A slippery slope

I am concerned by the fact that some major companies are proposing that in on-line meetings we should all appear to each other as computer graphic avatars. It’s not just a philosophical issue — it’s also about the devil in the details.

One of the key elements of such an initiative is solving the latency problem. If I am going to appear to you as a synthetic avatar, then your computer needs to know what to do if there is any delay in network transmission.

For video-based interactions (like what you see over Zoom), this is not such a big issue. We understand that networks can be unreliable and that sometimes a video feed can stutter.

But you can’t quite do that with synthetic avatars. Instead you need to fill in the gaps with machine learning. You need to fake it.

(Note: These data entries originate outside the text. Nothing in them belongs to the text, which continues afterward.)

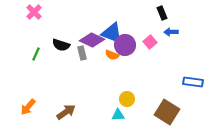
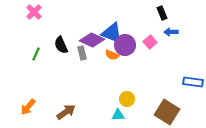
black semicircle: rotated 48 degrees clockwise
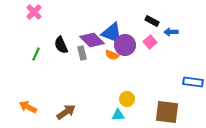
black rectangle: moved 10 px left, 8 px down; rotated 40 degrees counterclockwise
purple diamond: rotated 20 degrees clockwise
orange arrow: rotated 78 degrees clockwise
brown square: rotated 25 degrees counterclockwise
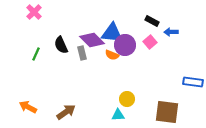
blue triangle: rotated 15 degrees counterclockwise
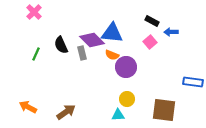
purple circle: moved 1 px right, 22 px down
brown square: moved 3 px left, 2 px up
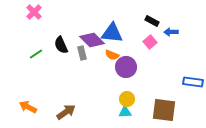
green line: rotated 32 degrees clockwise
cyan triangle: moved 7 px right, 3 px up
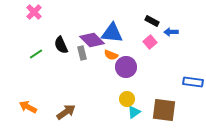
orange semicircle: moved 1 px left
cyan triangle: moved 9 px right; rotated 32 degrees counterclockwise
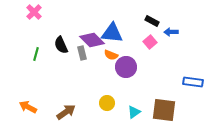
green line: rotated 40 degrees counterclockwise
yellow circle: moved 20 px left, 4 px down
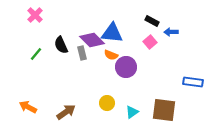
pink cross: moved 1 px right, 3 px down
green line: rotated 24 degrees clockwise
cyan triangle: moved 2 px left
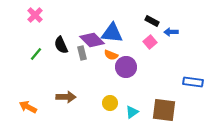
yellow circle: moved 3 px right
brown arrow: moved 15 px up; rotated 36 degrees clockwise
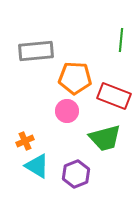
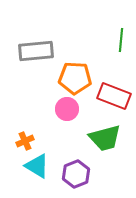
pink circle: moved 2 px up
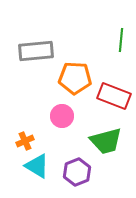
pink circle: moved 5 px left, 7 px down
green trapezoid: moved 1 px right, 3 px down
purple hexagon: moved 1 px right, 2 px up
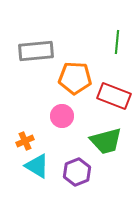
green line: moved 4 px left, 2 px down
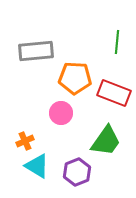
red rectangle: moved 3 px up
pink circle: moved 1 px left, 3 px up
green trapezoid: rotated 40 degrees counterclockwise
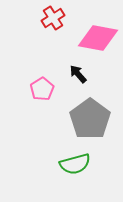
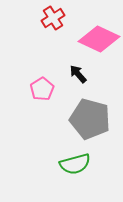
pink diamond: moved 1 px right, 1 px down; rotated 15 degrees clockwise
gray pentagon: rotated 21 degrees counterclockwise
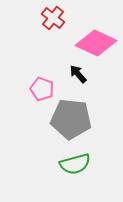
red cross: rotated 20 degrees counterclockwise
pink diamond: moved 3 px left, 4 px down
pink pentagon: rotated 20 degrees counterclockwise
gray pentagon: moved 19 px left; rotated 9 degrees counterclockwise
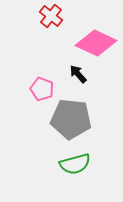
red cross: moved 2 px left, 2 px up
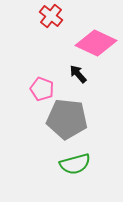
gray pentagon: moved 4 px left
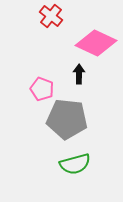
black arrow: moved 1 px right; rotated 42 degrees clockwise
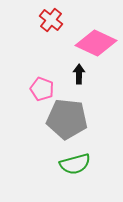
red cross: moved 4 px down
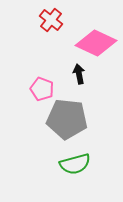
black arrow: rotated 12 degrees counterclockwise
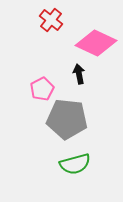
pink pentagon: rotated 25 degrees clockwise
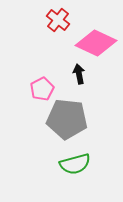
red cross: moved 7 px right
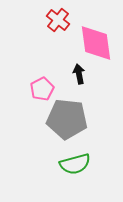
pink diamond: rotated 57 degrees clockwise
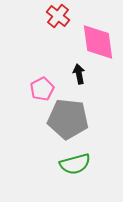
red cross: moved 4 px up
pink diamond: moved 2 px right, 1 px up
gray pentagon: moved 1 px right
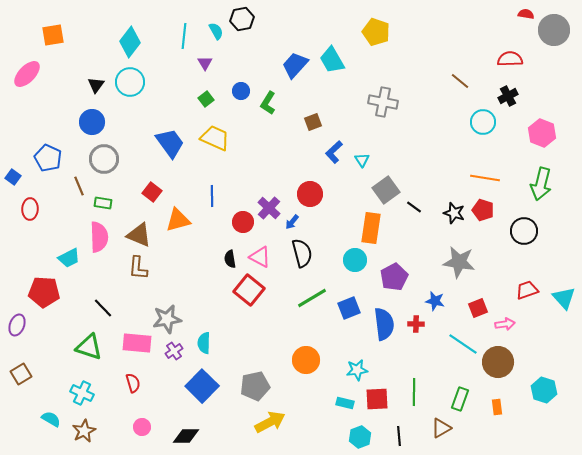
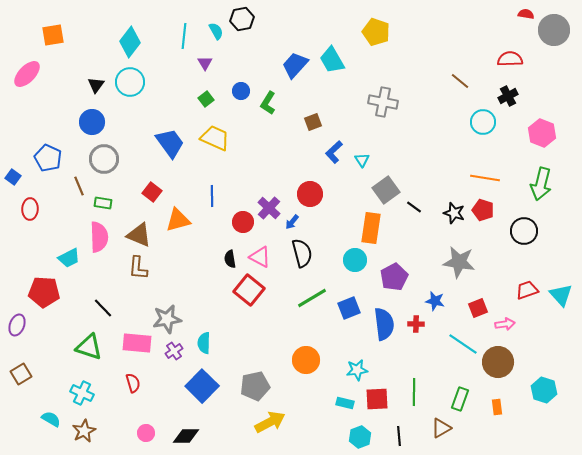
cyan triangle at (564, 298): moved 3 px left, 3 px up
pink circle at (142, 427): moved 4 px right, 6 px down
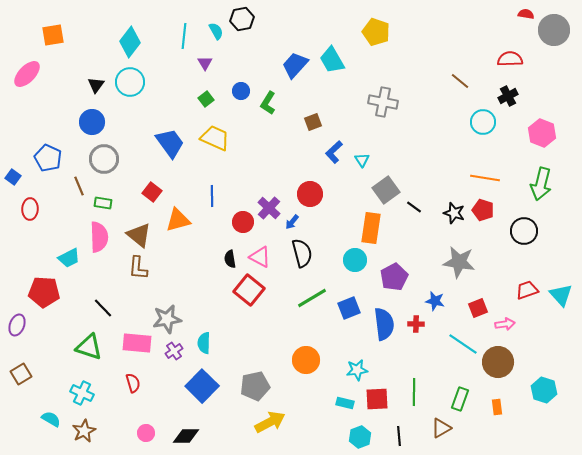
brown triangle at (139, 235): rotated 16 degrees clockwise
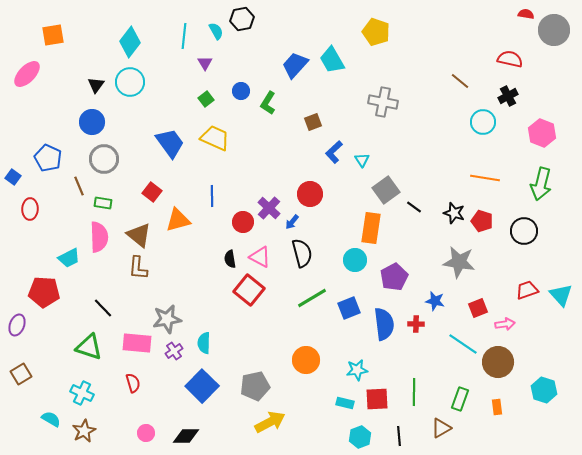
red semicircle at (510, 59): rotated 15 degrees clockwise
red pentagon at (483, 210): moved 1 px left, 11 px down
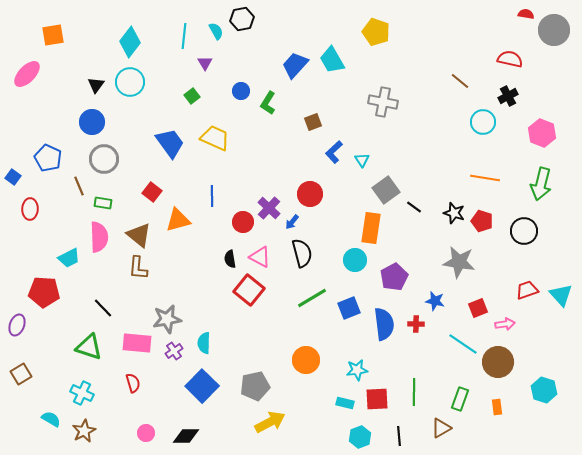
green square at (206, 99): moved 14 px left, 3 px up
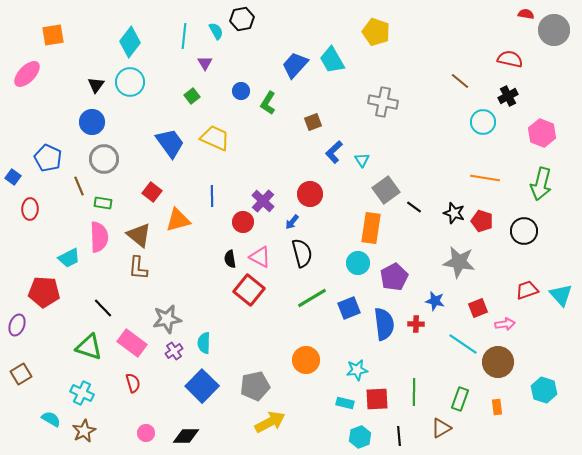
purple cross at (269, 208): moved 6 px left, 7 px up
cyan circle at (355, 260): moved 3 px right, 3 px down
pink rectangle at (137, 343): moved 5 px left; rotated 32 degrees clockwise
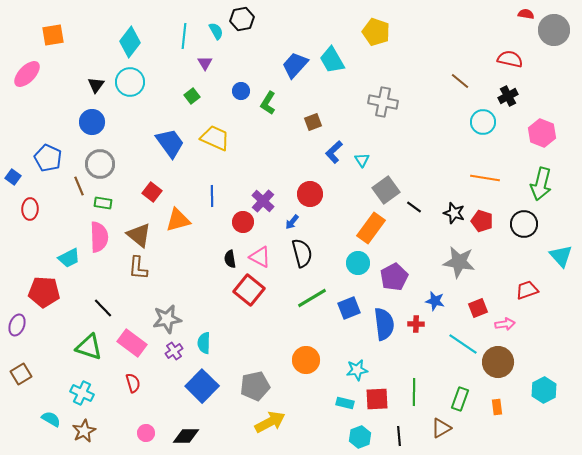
gray circle at (104, 159): moved 4 px left, 5 px down
orange rectangle at (371, 228): rotated 28 degrees clockwise
black circle at (524, 231): moved 7 px up
cyan triangle at (561, 295): moved 39 px up
cyan hexagon at (544, 390): rotated 15 degrees clockwise
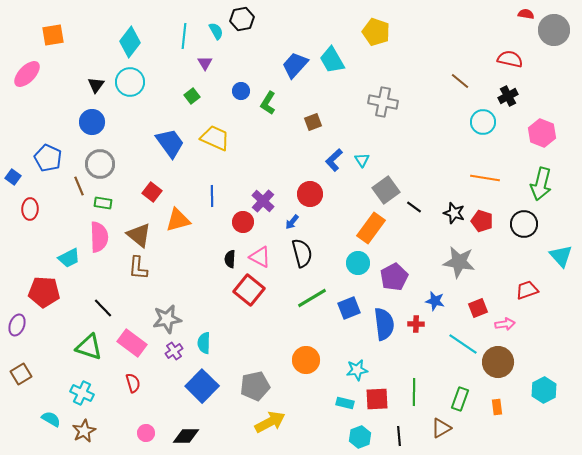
blue L-shape at (334, 152): moved 8 px down
black semicircle at (230, 259): rotated 12 degrees clockwise
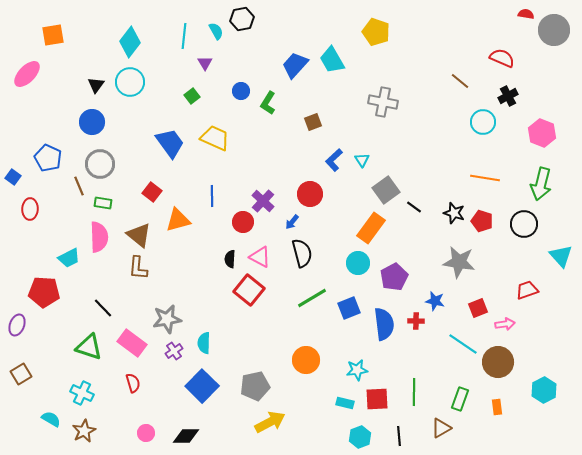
red semicircle at (510, 59): moved 8 px left, 1 px up; rotated 10 degrees clockwise
red cross at (416, 324): moved 3 px up
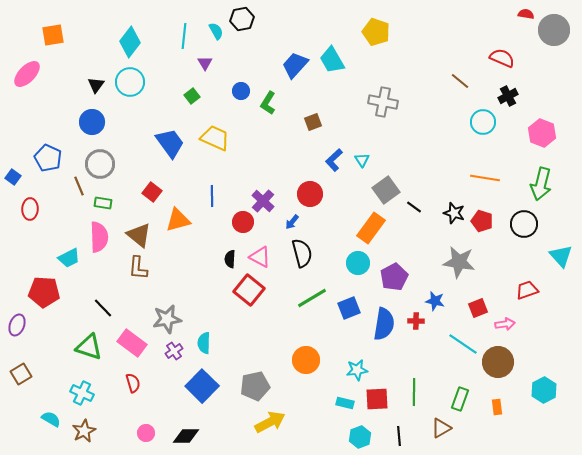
blue semicircle at (384, 324): rotated 16 degrees clockwise
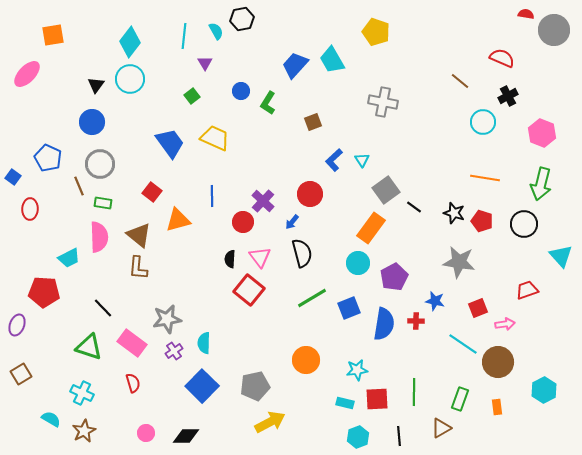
cyan circle at (130, 82): moved 3 px up
pink triangle at (260, 257): rotated 25 degrees clockwise
cyan hexagon at (360, 437): moved 2 px left
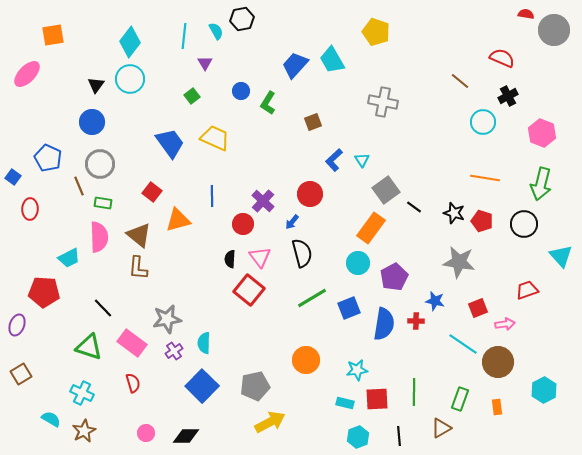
red circle at (243, 222): moved 2 px down
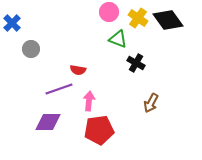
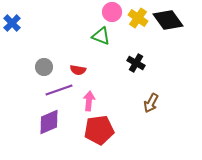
pink circle: moved 3 px right
green triangle: moved 17 px left, 3 px up
gray circle: moved 13 px right, 18 px down
purple line: moved 1 px down
purple diamond: moved 1 px right; rotated 24 degrees counterclockwise
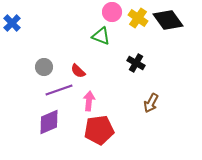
red semicircle: moved 1 px down; rotated 35 degrees clockwise
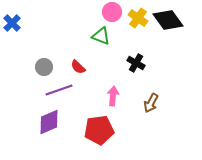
red semicircle: moved 4 px up
pink arrow: moved 24 px right, 5 px up
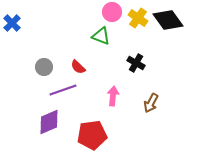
purple line: moved 4 px right
red pentagon: moved 7 px left, 5 px down
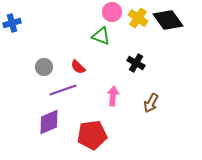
blue cross: rotated 30 degrees clockwise
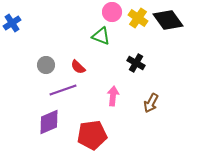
blue cross: rotated 18 degrees counterclockwise
gray circle: moved 2 px right, 2 px up
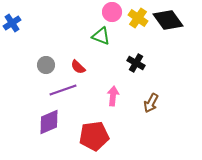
red pentagon: moved 2 px right, 1 px down
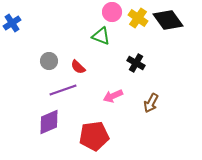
gray circle: moved 3 px right, 4 px up
pink arrow: rotated 120 degrees counterclockwise
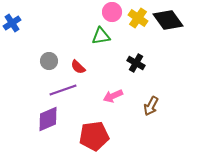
green triangle: rotated 30 degrees counterclockwise
brown arrow: moved 3 px down
purple diamond: moved 1 px left, 3 px up
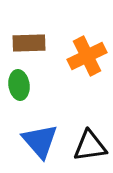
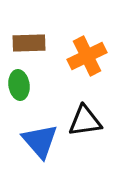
black triangle: moved 5 px left, 25 px up
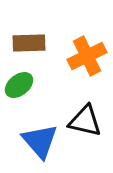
green ellipse: rotated 60 degrees clockwise
black triangle: rotated 21 degrees clockwise
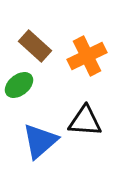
brown rectangle: moved 6 px right, 3 px down; rotated 44 degrees clockwise
black triangle: rotated 9 degrees counterclockwise
blue triangle: rotated 30 degrees clockwise
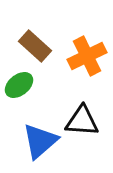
black triangle: moved 3 px left
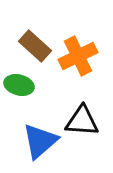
orange cross: moved 9 px left
green ellipse: rotated 52 degrees clockwise
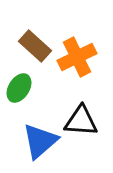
orange cross: moved 1 px left, 1 px down
green ellipse: moved 3 px down; rotated 72 degrees counterclockwise
black triangle: moved 1 px left
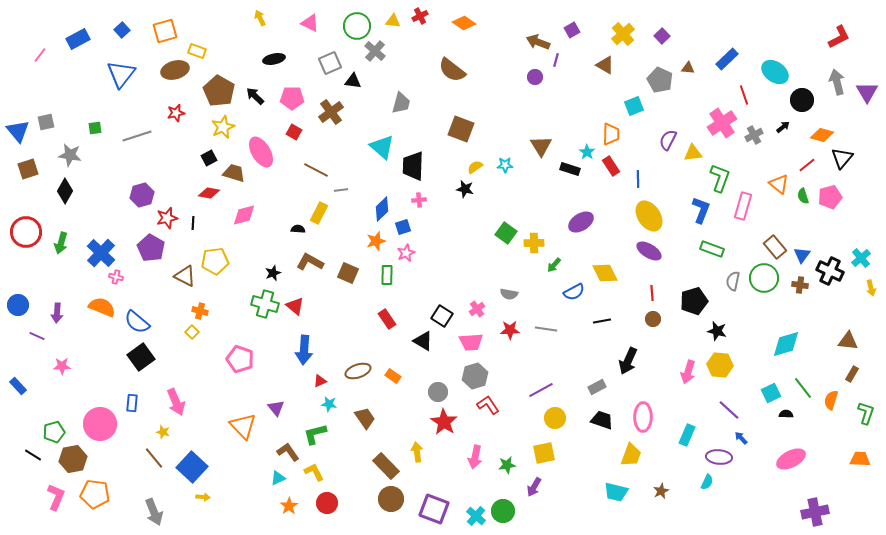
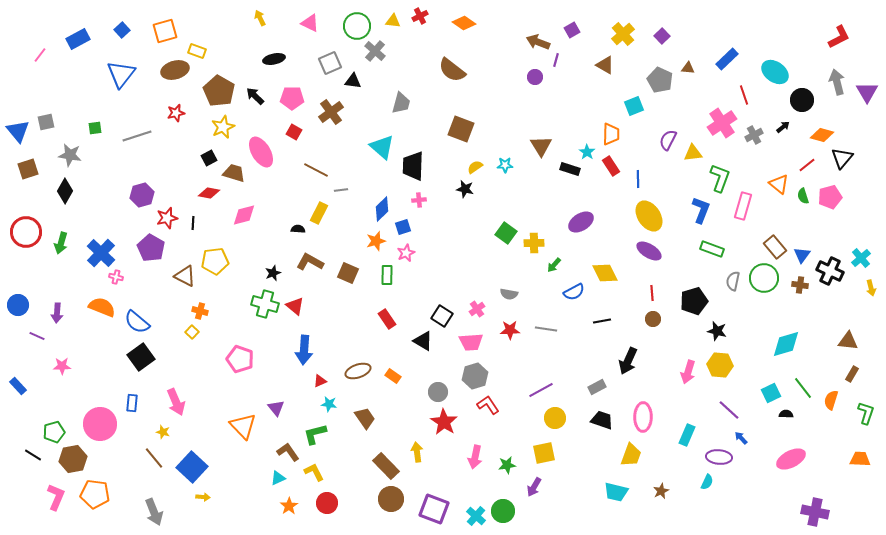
purple cross at (815, 512): rotated 24 degrees clockwise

In particular, you need to synthesize body movements and facial micro-expressions to fill in the gaps. And those movements and expressions don’t necessarily fully correspond to reality.

So that direction sends us down a slippery slope to a make believe reality in which the subtleties of people’s emotions are represented not faithfully, but rather as third party constructs.

That might not be such a good idea.

One thought on “A slippery slope”

  1. I may have mentioned this before, but after Avatar came out, there were behind-the-scenes clips on YouTube showing the actor’s performance side-by-side with the CGI rendering.

    Watching the movie, the CGI characters looked pretty good; it was spare-no-expense movie tech a decade ago.

    But when you watched the CGI next to the actual actors you saw how much of the expression and emotion was drained in the reproduction. Human brains are highly tuned to read human faces, and even very subtle details matter.